Until this recent report, I am unaware of Cambria drinking water being a health hazard, and it was not during my tenure as an elected board member in the late ’90s. Previously, any potential water quality issues were managed with treatment and blending to eliminate health hazards.
So instead of Cambrians receiving a notice from the district about the health risk of drinking Cambria drinking water and a plan to correct it, Cambrian ratepayers receive a notice of rate increase and no plan to correct. So apparently we are being asked to pay more for poorer quality water that carries a health risk.
I have chosen to protest the rate increase and hope to force better management of the Cambria CSD.
Lou Blanck, Cambria
Praise for Macedo’s Culinary Corner
As a longtime subscriber to the The Cambrian and a part-time Cambrian, I have followed Consuelo Macedo’s Culinary Corner with anticipation. The tales she tells and the recipes she culls from local residents never fail to delight and nourish my enthusiasm for all that is culinary and anthropological. Her original story of the anasazi beans dates back many moons. As a food forager, I was challenged to replenish the “ancient ones” for her. Many more moons ...
Always on the lookout where beans in bulk were sold, I failed to find anasazi. OK, on with the search ... engine that is. With a few clicks and a clack or two, I found them online in Colorado. Greeting Consuelo at Cambria Historical Society events over the past year as Steve and I transitioned to “La Casita,” our small but comfortable cottage we had been weekending in for 30 years, I promised to share my bounty of beans with her. It finally happened last October.

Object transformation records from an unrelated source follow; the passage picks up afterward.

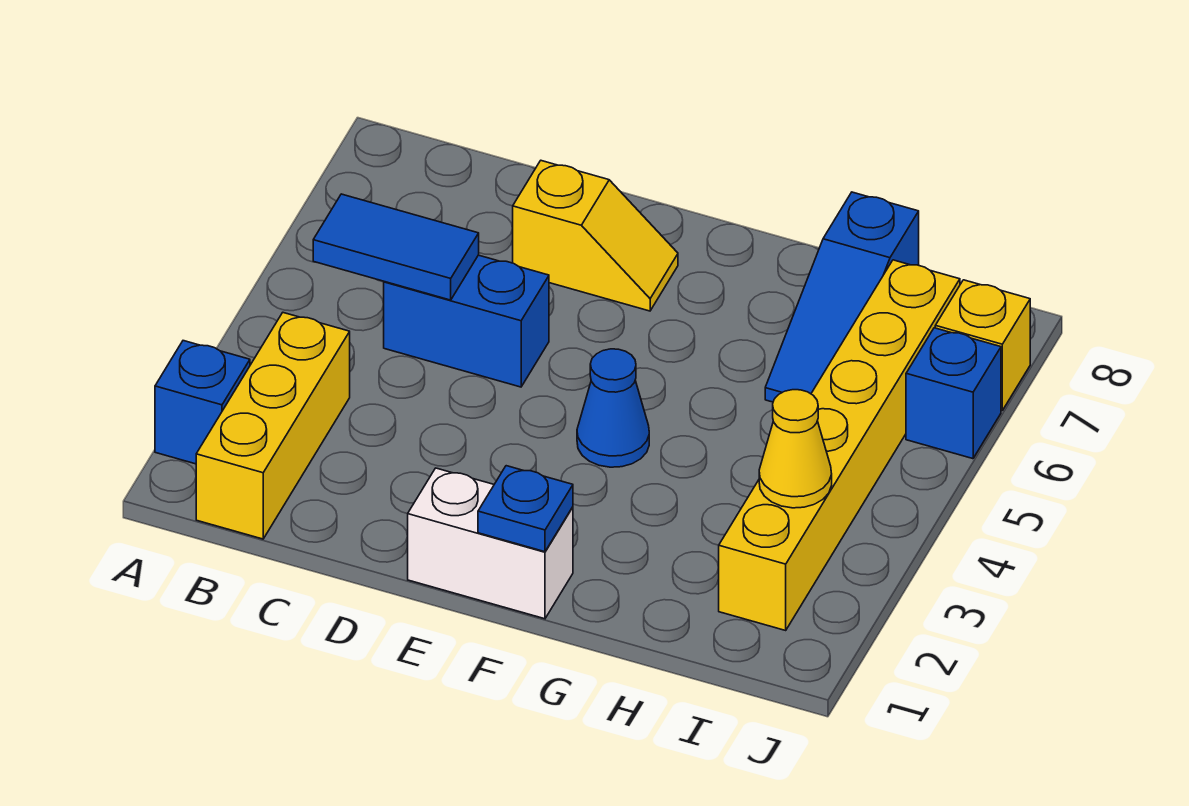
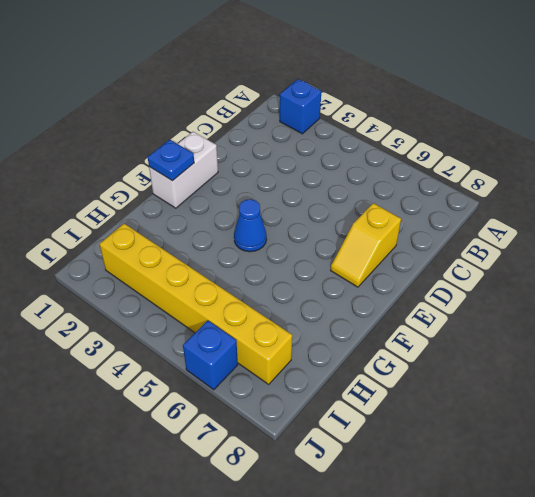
none -> yellow 1x3 brick [196,313,350,539]
none -> blue 1x2 brick [384,255,549,387]
none -> blue 1x3 slope [765,192,919,402]

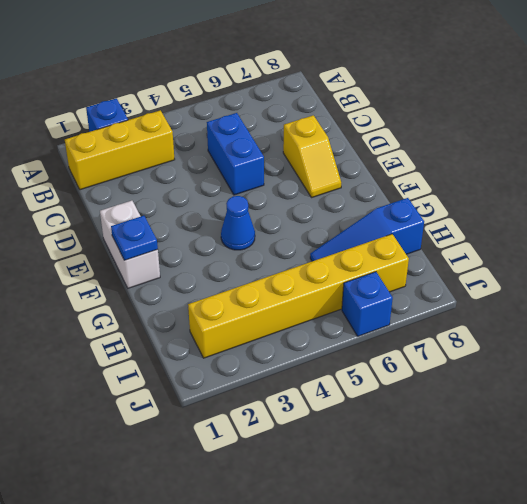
none -> yellow 1x1 brick [935,280,1030,411]
none -> blue 1x2 tile [313,194,479,300]
none -> yellow 1x1 cone [759,390,832,508]

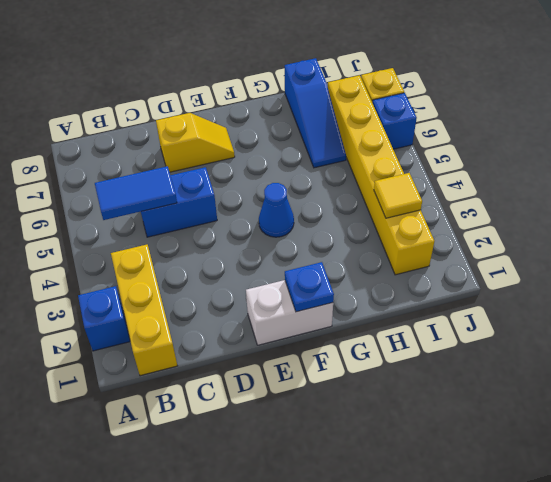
yellow 1x1 tile [374,173,422,218] -> yellow 1x1 cone [759,390,832,508]

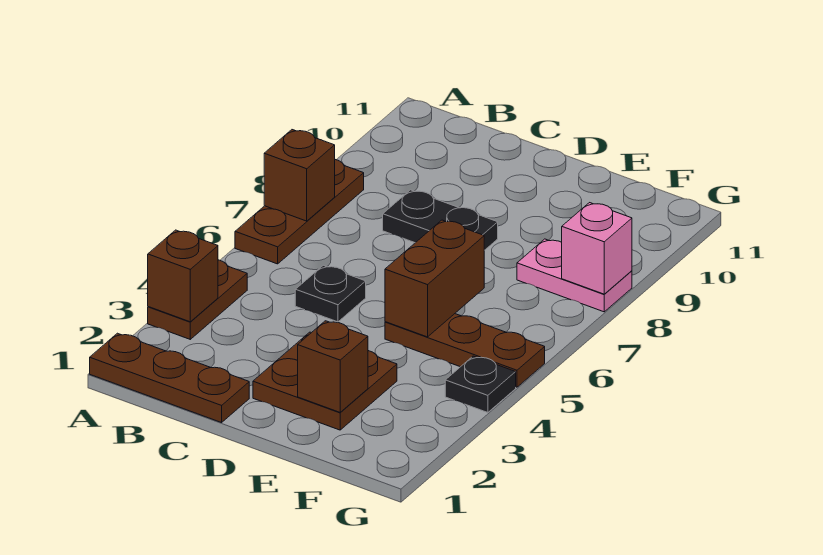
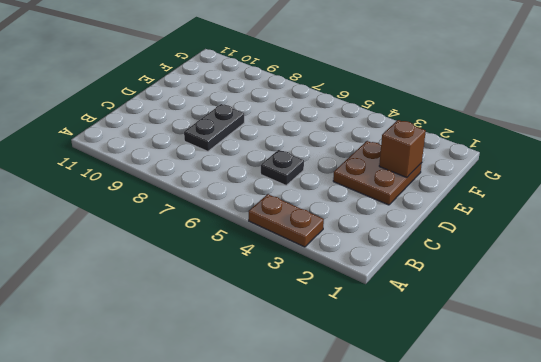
none -> brown 1x3 plate [90,333,249,423]
none -> brown 1x3 plate [235,160,364,264]
none -> brown 1x3 plate [385,314,545,387]

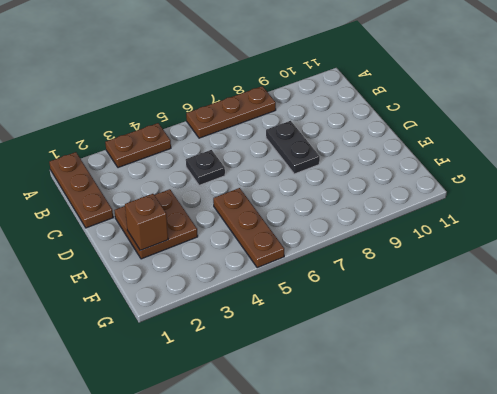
none -> pink 1x2 plate [517,239,632,312]
none -> black 1x1 plate [445,356,516,413]
none -> brown 1x1 brick [148,230,218,322]

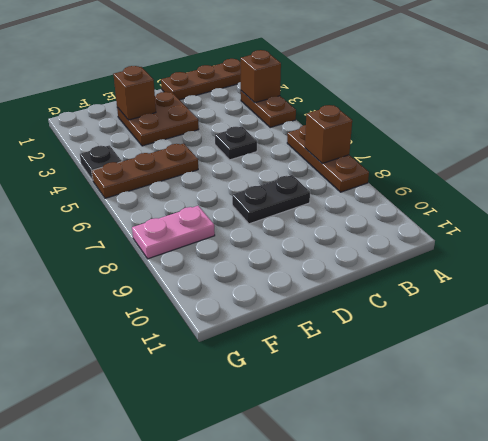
none -> brown 1x2 brick [385,220,484,337]
none -> pink 1x1 brick [562,203,632,294]

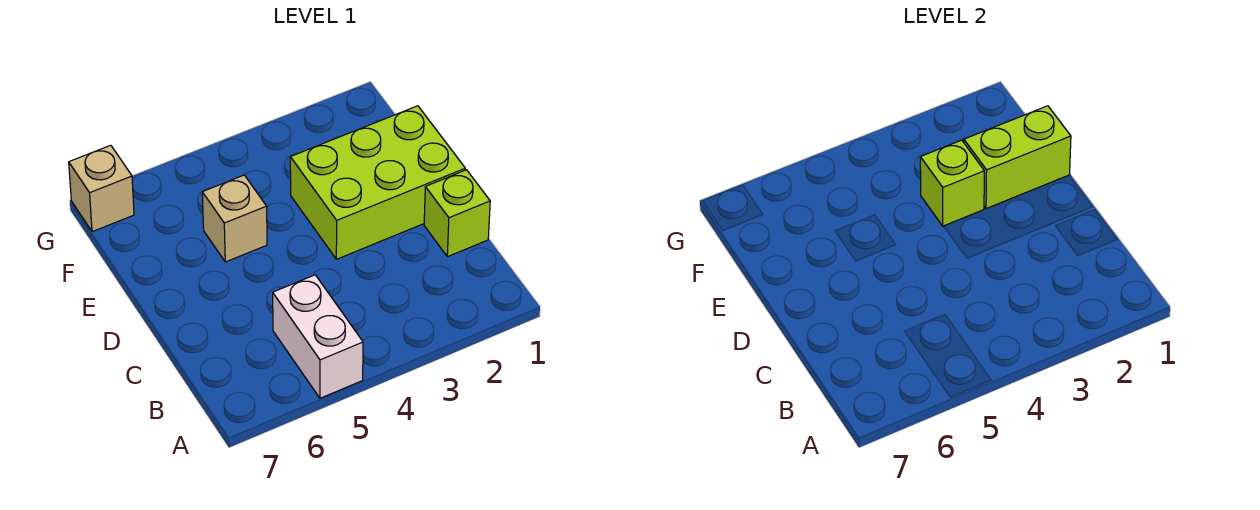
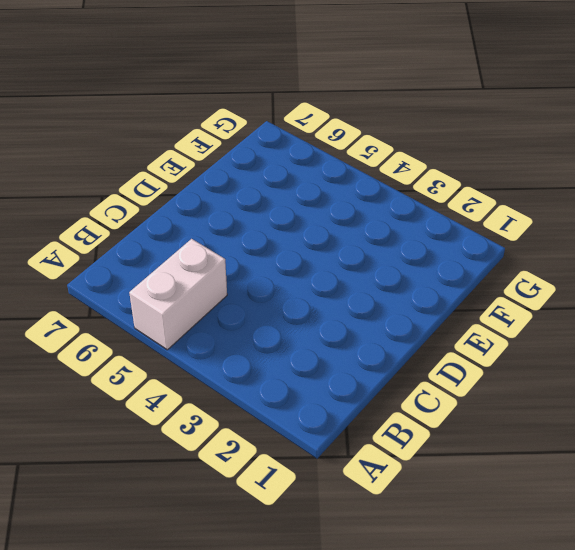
none -> lime 1x1 brick [424,170,490,257]
none -> lime 2x3 brick [290,106,465,259]

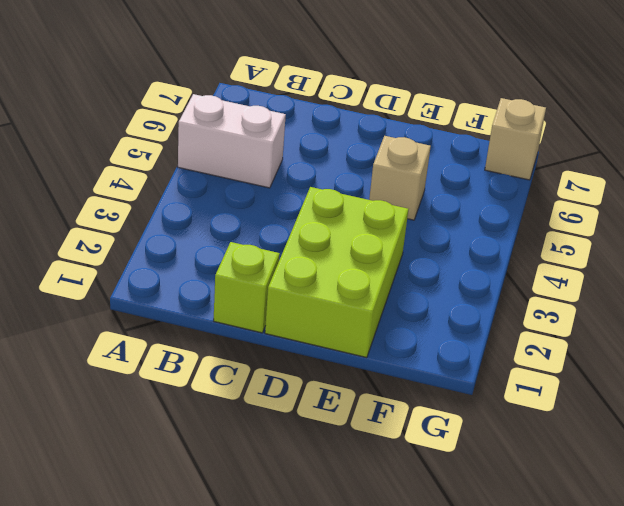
none -> lime 1x2 brick [964,106,1071,209]
none -> lime 1x1 brick [920,140,984,226]

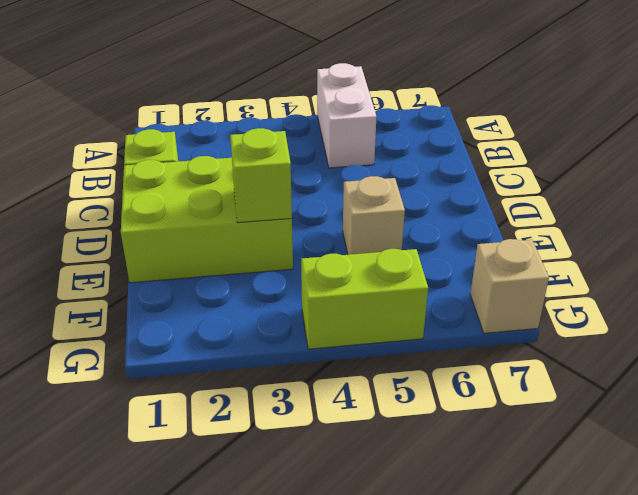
lime 1x2 brick [301,249,428,349] -> lime 1x2 brick moved to [964,106,1071,209]

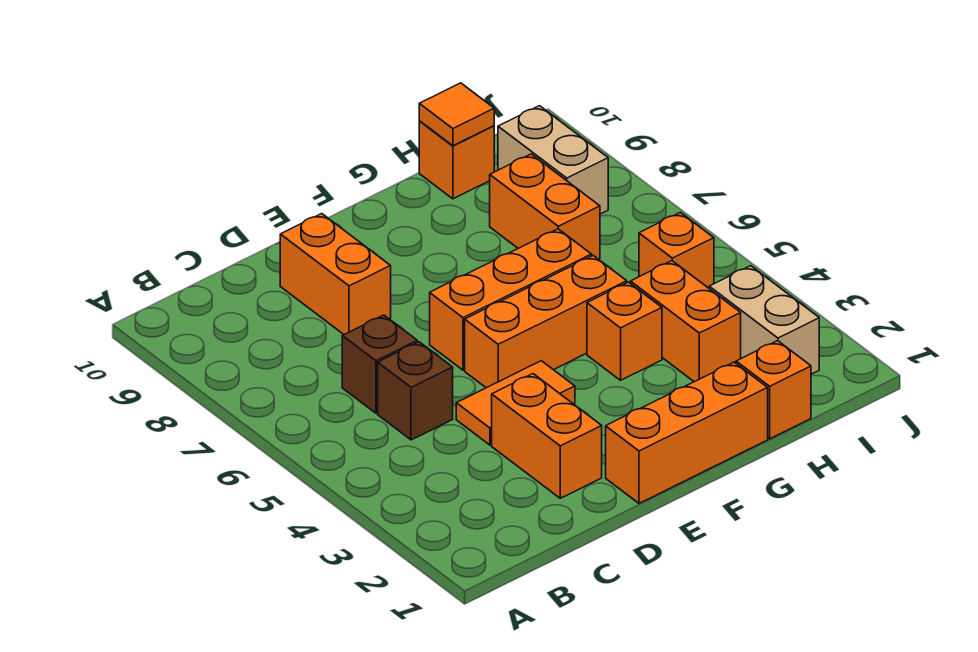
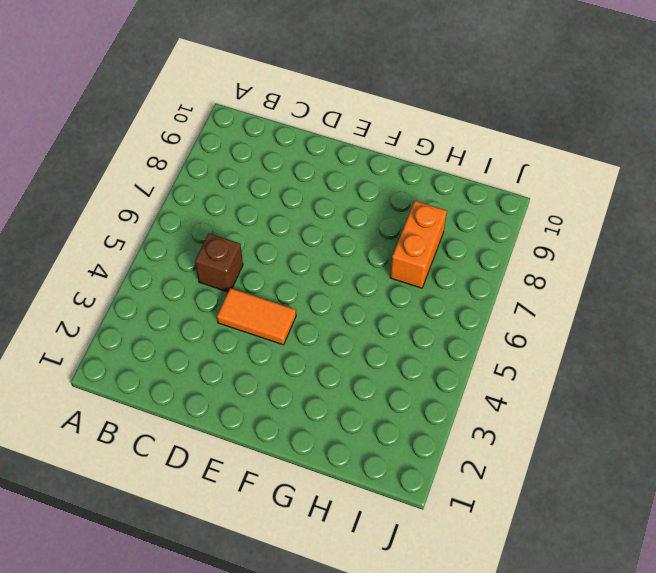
none -> brown 1x1 brick [342,315,417,413]
none -> orange 1x2 brick [492,374,602,498]
none -> orange 1x2 brick [280,214,391,334]

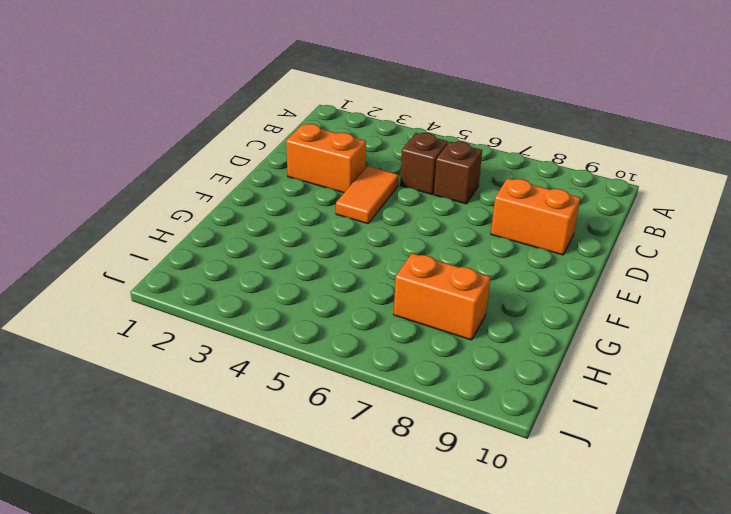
none -> orange 1x3 brick [606,362,768,503]
none -> orange 1x3 brick [465,256,627,388]
none -> orange 1x3 brick [430,229,592,370]

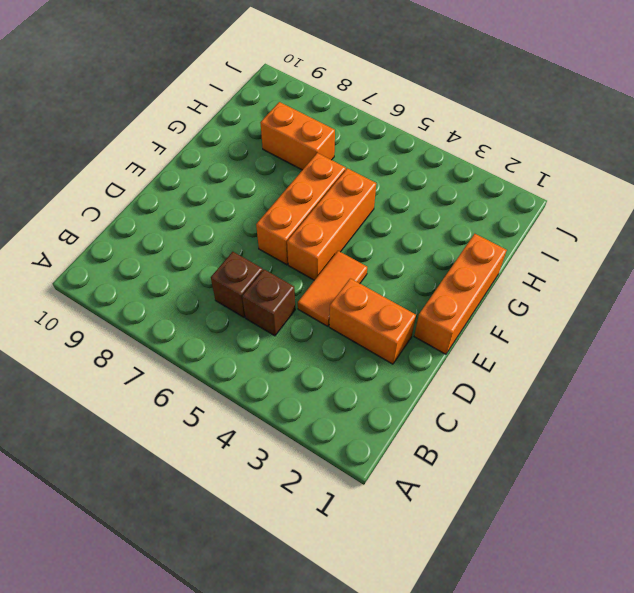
none -> orange 1x2 brick [280,214,391,334]
none -> orange 1x1 brick [587,282,662,380]
none -> orange 1x1 brick [736,341,811,439]

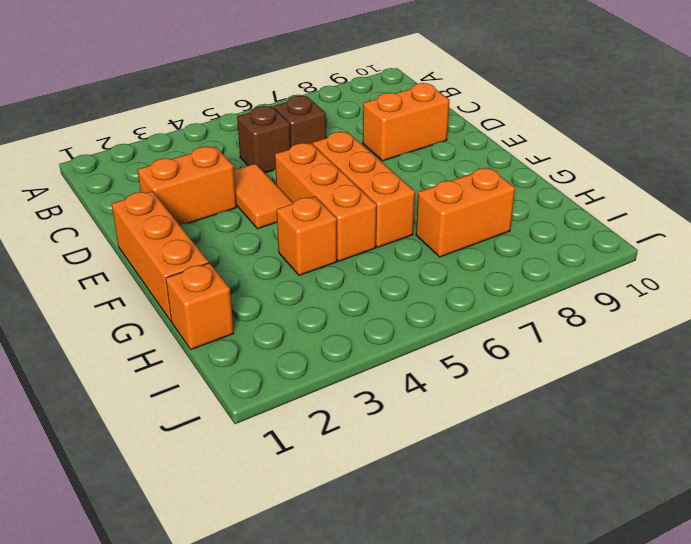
none -> orange 1x2 brick [631,261,741,382]
none -> orange 1x1 brick [419,121,494,199]
none -> tan 1x2 brick [709,266,819,374]

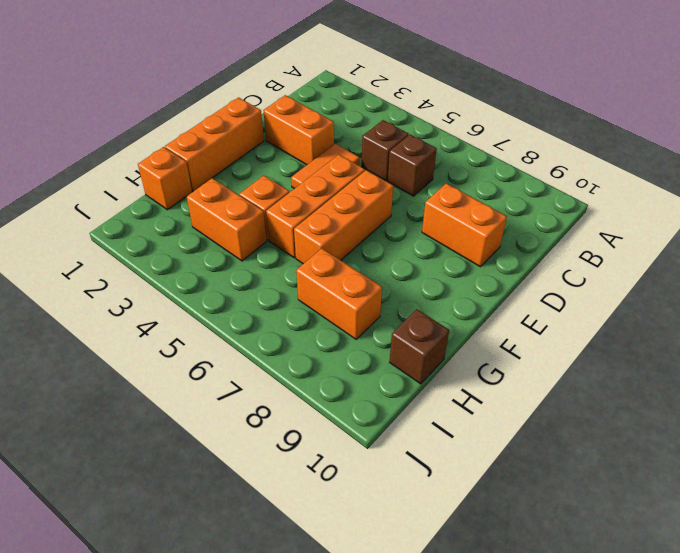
brown 1x1 brick [390,309,449,384] -> orange 1x1 brick [419,121,494,199]
none -> tan 1x2 brick [709,266,819,374]
none -> orange 1x1 brick [639,212,714,288]
none -> tan 1x2 brick [498,106,608,214]

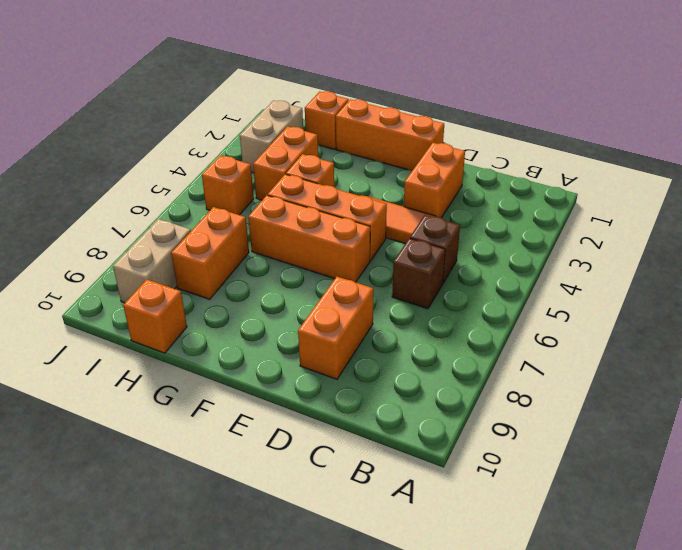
none -> orange 1x1 tile [419,83,494,146]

Devouring the Culinary Corner in the Nov. 19 issue, I was thrilled that Consuelo mentioned the anasazi beans that “Nancy Allen, Cambrian” had gifted her. I had arrived!
After recently returning from a week in Cuba on a cultural exchange program, I am motivated to experiment with black beans, peppers, and spices Cubano style in my “one-butt” kitchen. Kudos to Consuelo and the Culinary Corner for inspiration.
And another thing, Consuelo, I’ve written up “The Brisket” recipe I promised you last October.
I won’t take a year to deliver it. It’s on the record.